Difference listings
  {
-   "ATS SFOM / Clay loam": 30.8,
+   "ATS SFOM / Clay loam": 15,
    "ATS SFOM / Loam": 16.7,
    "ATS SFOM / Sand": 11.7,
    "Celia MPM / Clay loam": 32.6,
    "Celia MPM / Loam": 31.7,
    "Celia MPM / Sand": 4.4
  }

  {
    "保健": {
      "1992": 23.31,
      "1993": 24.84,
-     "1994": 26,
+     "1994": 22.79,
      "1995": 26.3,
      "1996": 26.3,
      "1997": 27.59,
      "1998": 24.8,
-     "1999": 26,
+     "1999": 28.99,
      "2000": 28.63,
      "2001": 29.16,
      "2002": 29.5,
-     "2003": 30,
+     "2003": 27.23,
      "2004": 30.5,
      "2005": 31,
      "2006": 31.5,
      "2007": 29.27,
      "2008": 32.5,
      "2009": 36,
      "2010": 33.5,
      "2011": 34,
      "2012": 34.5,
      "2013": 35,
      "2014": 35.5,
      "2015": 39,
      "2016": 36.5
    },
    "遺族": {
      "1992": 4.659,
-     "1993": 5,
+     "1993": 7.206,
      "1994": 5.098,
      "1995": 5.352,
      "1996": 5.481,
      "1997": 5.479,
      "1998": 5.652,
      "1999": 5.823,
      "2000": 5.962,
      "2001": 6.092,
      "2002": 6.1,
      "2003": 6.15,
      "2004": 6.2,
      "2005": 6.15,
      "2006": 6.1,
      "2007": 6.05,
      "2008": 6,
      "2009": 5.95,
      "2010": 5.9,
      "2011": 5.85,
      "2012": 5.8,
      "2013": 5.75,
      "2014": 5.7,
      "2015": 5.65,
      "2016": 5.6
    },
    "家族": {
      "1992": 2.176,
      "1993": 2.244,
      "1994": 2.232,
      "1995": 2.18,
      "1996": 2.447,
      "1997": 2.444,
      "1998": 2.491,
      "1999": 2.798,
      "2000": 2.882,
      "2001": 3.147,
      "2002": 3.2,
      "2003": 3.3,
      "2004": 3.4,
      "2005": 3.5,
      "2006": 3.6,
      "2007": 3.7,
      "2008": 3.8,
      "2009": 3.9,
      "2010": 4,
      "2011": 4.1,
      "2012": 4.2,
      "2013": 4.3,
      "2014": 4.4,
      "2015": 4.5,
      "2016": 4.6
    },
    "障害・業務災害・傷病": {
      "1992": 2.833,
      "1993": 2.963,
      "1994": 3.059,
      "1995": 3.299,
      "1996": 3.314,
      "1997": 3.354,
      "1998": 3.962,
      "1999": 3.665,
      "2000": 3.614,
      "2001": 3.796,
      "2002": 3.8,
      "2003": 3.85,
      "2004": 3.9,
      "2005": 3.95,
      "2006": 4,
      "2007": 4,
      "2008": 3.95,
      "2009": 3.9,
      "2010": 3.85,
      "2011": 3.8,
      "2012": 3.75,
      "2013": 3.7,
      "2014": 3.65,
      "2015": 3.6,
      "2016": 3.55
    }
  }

--

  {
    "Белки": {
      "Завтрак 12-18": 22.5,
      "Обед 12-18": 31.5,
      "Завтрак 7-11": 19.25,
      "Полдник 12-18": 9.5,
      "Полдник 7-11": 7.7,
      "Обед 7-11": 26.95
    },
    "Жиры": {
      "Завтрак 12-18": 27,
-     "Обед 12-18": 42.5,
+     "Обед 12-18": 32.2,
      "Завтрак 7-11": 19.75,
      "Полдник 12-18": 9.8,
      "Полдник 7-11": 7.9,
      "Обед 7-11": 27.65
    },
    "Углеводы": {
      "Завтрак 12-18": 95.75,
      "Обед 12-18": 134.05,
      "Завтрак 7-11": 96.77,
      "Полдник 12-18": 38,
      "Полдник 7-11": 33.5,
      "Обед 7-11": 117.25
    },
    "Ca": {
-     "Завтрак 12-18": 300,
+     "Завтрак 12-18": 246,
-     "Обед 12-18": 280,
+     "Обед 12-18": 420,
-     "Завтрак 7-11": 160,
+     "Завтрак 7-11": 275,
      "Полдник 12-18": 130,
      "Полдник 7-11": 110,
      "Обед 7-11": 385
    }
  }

• EXERCISE INSTRUCTIONS
Please give the number of lines in the entries above that hold "Celia", with no other text.

• TASK OUTPUT
3